(Stored data)
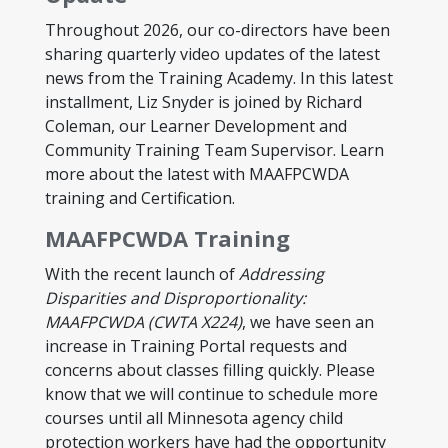
Throughout 2026, our co-directors have been
sharing quarterly video updates of the latest
news from the Training Academy. In this latest
installment, Liz Snyder is joined by Richard
Coleman, our Learner Development and
Community Training Team Supervisor. Learn
more about the latest with MAAFPCWDA
training and Certification.
MAAFPCWDA Training
With the recent launch of
Addressing
Disparities and Disproportionality:
MAAFPCWDA (CWTA X224)
, we have seen an
increase in Training Portal requests and
concerns about classes filling quickly. Please
know that we will continue to schedule more
courses until all Minnesota agency child
protection workers have had the opportunity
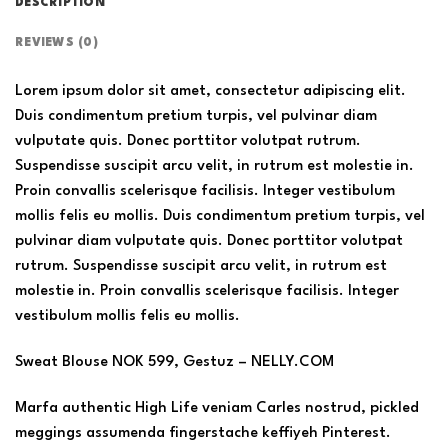
DESCRIPTION
REVIEWS (0)
Lorem ipsum dolor sit amet, consectetur adipiscing elit.
Duis condimentum pretium turpis, vel pulvinar diam
vulputate quis. Donec porttitor volutpat rutrum.
Suspendisse suscipit arcu velit, in rutrum est molestie in.
Proin convallis scelerisque facilisis. Integer vestibulum
mollis felis eu mollis. Duis condimentum pretium turpis, vel
pulvinar diam vulputate quis. Donec porttitor volutpat
rutrum. Suspendisse suscipit arcu velit, in rutrum est
molestie in. Proin convallis scelerisque facilisis. Integer
vestibulum mollis felis eu mollis.
Sweat Blouse NOK 599, Gestuz – NELLY.COM
Marfa authentic High Life veniam Carles nostrud, pickled
meggings assumenda fingerstache keffiyeh Pinterest.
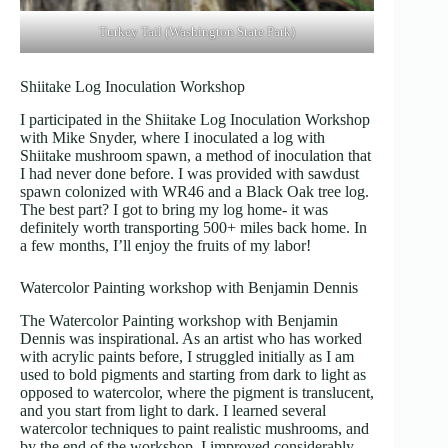
Turkey Tail (Washington State Park)
Shiitake Log Inoculation Workshop
I participated in the Shiitake Log Inoculation Workshop
with Mike Snyder, where I inoculated a log with
Shiitake mushroom spawn, a method of inoculation that
I had never done before. I was provided with sawdust
spawn colonized with WR46 and a Black Oak tree log.
The best part? I got to bring my log home- it was
definitely worth transporting 500+ miles back home. In
a few months, I’ll enjoy the fruits of my labor!
Watercolor Painting workshop with Benjamin Dennis
The Watercolor Painting workshop with Benjamin
Dennis was inspirational. As an artist who has worked
with acrylic paints before, I struggled initially as I am
used to bold pigments and starting from dark to light as
opposed to watercolor, where the pigment is translucent,
and you start from light to dark. I learned several
watercolor techniques to paint realistic mushrooms, and
by the end of the workshop, I improved considerably.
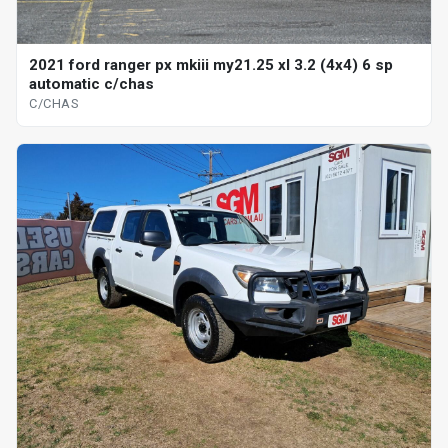
2021 ford ranger px mkiii my21.25 xl 3.2 (4x4) 6 sp
automatic c/chas
C/CHAS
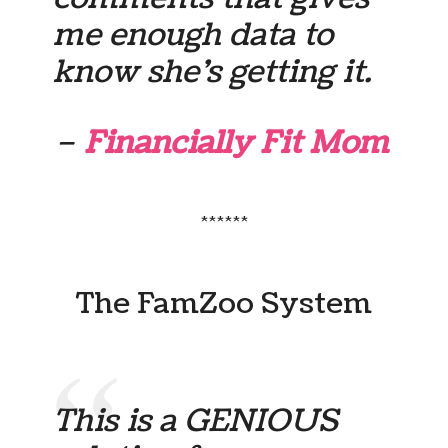
me enough data to
know she’s getting it.
–
Financially Fit Mom
******
The FamZoo System
This is a GENIOUS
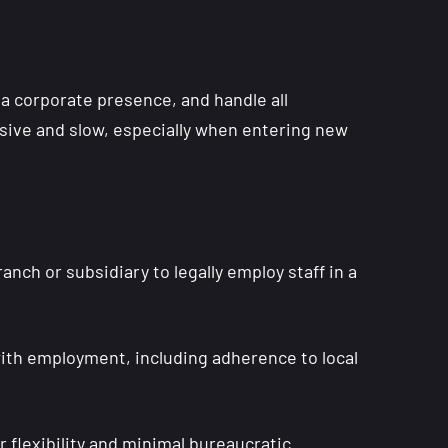
 a corporate presence, and handle all
sive and slow, especially when entering new
nch or subsidiary to legally employ staff in a
with employment, including adherence to local
flexibility and minimal bureaucratic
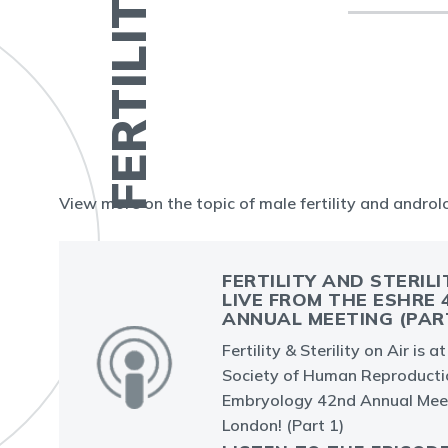
View more on the topic of male fertility and andro
FERTILITY AND STERILI
LIVE FROM THE ESHRE 
ANNUAL MEETING (PAR
Fertility & Sterility on Air is 
Society of Human Reproducti
Embryology 42nd Annual Meet
London! (Part 1)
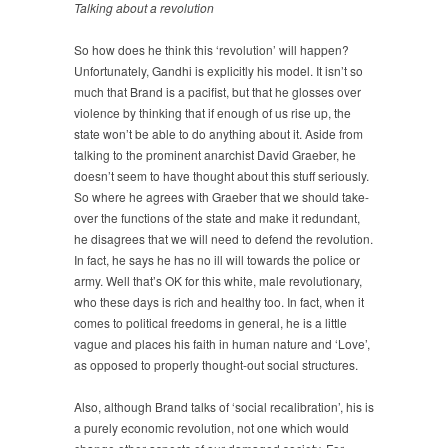
Talking about a revolution
So how does he think this ‘revolution’ will happen?
Unfortunately, Gandhi is explicitly his model. It isn’t so
much that Brand is a pacifist, but that he glosses over
violence by thinking that if enough of us rise up, the
state won’t be able to do anything about it. Aside from
talking to the prominent anarchist David Graeber, he
doesn’t seem to have thought about this stuff seriously.
So where he agrees with Graeber that we should take-
over the functions of the state and make it redundant,
he disagrees that we will need to defend the revolution.
In fact, he says he has no ill will towards the police or
army. Well that’s OK for this white, male revolutionary,
who these days is rich and healthy too. In fact, when it
comes to political freedoms in general, he is a little
vague and places his faith in human nature and ‘Love’,
as opposed to properly thought-out social structures.
Also, although Brand talks of ‘social recalibration’, his is
a purely economic revolution, not one which would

**What you have to do:** Pick out each line in the rows above that contains the string "vestibulum", and copy those lines.

**Answer:**
Proin convallis scelerisque facilisis. Integer vestibulum
vestibulum mollis felis eu mollis.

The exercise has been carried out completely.